# TEXTE FOURNI
Le fait d’être pré-publié, en dehors de l’aspect financier, a-t-il un intérêt pour vous ?

M. Sowa : Beaucoup de gens découvrent Marzi en lisant Spirou. C’est assez drôle, j’ai l’impression que lorsqu’un Spirou entre dans une maison, toute la famille le lit. Après, on les retrouve en dédicace, tous ensemble !

S. Savoia : De plus il n’y a rien de tel pour tenir le rythme de travail que d’avoir une échéance régulière liée à la parution d’un hebdomadaire. C’est difficile de tenir des délais qui semblent très très loins dans le futur... On a l’impression qu’on aura toujours le temps, et il y a des impondérables... Je préfère que l’on me dise : il nous faut six planches dans quinze jours, plutôt que quarante-six dans huit mois... C’est plus électrisant.

Quel est le tirage de "Marzi" ?

S. Savoia : Disons que le poids total du tirage français équivaut à 99 Marzena ! Hé !Hé !

Tu sembles absent de l’atelier 510, ils t’ont viré parce que tu ne payais plus ton loyer ?

S. Savoia : Non, je me suis auto-viré... En fait, j’habite assez loin de l’atelier et en terme de temps et d’argent ça devenait franchement compliqué de faire le trajet. Et puis après neuf joyeuses années passées au sein de ce groupe d’amis, je commençais à y aller comme un fonctionnaire. Ce qui est à l’opposé de mon choix de vie. En fait, j’ai commencé à m’éloigner doucement et puis tout le monde s’est rendu compte que je ne reviendrai pas. J’ai fait quelques essais mais je ne m’y sens plus à ma place.

Tu t’investis dans le scénario et tu fais les couleurs de Marzi, volonté d’indépendance ou capacité à assumer le travail tout seul ?

# DONNÉES RÉPERTORIÉES
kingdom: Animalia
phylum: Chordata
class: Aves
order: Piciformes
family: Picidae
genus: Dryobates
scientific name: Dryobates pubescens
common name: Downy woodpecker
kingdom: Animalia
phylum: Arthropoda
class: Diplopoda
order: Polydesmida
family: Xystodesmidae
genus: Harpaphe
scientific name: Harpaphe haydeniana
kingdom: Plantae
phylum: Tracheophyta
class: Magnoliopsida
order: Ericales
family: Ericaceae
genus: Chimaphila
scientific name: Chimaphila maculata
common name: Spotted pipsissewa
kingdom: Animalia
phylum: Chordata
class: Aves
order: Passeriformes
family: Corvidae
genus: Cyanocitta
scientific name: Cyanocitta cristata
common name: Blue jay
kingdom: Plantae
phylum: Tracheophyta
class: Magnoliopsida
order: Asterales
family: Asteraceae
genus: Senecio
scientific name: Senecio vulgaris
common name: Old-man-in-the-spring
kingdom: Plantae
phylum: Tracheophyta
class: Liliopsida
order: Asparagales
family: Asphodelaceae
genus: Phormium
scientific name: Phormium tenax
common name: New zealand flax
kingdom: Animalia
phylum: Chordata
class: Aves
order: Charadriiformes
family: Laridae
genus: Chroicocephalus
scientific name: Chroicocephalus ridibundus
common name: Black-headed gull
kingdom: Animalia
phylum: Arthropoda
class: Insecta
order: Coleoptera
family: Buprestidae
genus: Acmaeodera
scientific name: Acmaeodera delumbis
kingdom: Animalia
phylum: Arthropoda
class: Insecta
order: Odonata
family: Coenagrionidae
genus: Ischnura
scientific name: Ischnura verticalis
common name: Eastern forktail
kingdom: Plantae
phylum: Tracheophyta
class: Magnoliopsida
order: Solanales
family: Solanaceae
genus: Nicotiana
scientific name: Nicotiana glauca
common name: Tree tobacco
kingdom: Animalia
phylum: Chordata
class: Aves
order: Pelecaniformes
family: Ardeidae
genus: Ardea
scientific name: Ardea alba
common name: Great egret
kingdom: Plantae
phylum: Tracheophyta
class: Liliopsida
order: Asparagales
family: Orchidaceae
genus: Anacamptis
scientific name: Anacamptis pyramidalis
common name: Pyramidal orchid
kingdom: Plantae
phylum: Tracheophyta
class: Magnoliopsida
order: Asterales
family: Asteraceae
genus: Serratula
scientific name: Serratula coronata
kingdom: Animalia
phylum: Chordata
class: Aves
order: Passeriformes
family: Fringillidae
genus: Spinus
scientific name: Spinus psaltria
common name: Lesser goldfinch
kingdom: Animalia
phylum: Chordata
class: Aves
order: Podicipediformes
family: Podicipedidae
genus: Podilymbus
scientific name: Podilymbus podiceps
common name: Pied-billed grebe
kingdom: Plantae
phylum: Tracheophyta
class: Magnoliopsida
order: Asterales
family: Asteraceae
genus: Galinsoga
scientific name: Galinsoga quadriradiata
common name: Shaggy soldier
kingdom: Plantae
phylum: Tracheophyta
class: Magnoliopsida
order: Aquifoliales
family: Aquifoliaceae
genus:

# CONSIGNE 1
Relevez toutes les questions posées aux auteurs dans l'entretien sur Marzi, sous la forme où elles y figurent.
# CONSIGNE 2
Recopiez à l'identique tout ce qui va de « M. Sowa : Beaucoup de » jusqu'à « 99 Marzena ! Hé !Hé ! » dans l'entretien sur Marzi.

# RÉPONSE 1
- Le fait d'être pré-publié, en dehors de l'aspect financier, a-t-il un intérêt pour vous ?
- Quel est le tirage de "Marzi" ?
- Tu sembles absent de l'atelier 510, ils t'ont viré parce que tu ne payais plus ton loyer ?
- Tu t'investis dans le scénario et tu fais les couleurs de Marzi, volonté d'indépendance ou capacité à assumer le travail tout seul ?

# RÉPONSE 2
M. Sowa : Beaucoup de gens découvrent Marzi en lisant Spirou. C’est assez drôle, j’ai l’impression que lorsqu’un Spirou entre dans une maison, toute la famille le lit. Après, on les retrouve en dédicace, tous ensemble !

S. Savoia : De plus il n’y a rien de tel pour tenir le rythme de travail que d’avoir une échéance régulière liée à la parution d’un hebdomadaire. C’est difficile de tenir des délais qui semblent très très loins dans le futur... On a l’impression qu’on aura toujours le temps, et il y a des impondérables... Je préfère que l’on me dise : il nous faut six planches dans quinze jours, plutôt que quarante-six dans huit mois... C’est plus électrisant.

Quel est le tirage de "Marzi" ?

S. Savoia : Disons que le poids total du tirage français équivaut à 99 Marzena ! Hé !Hé !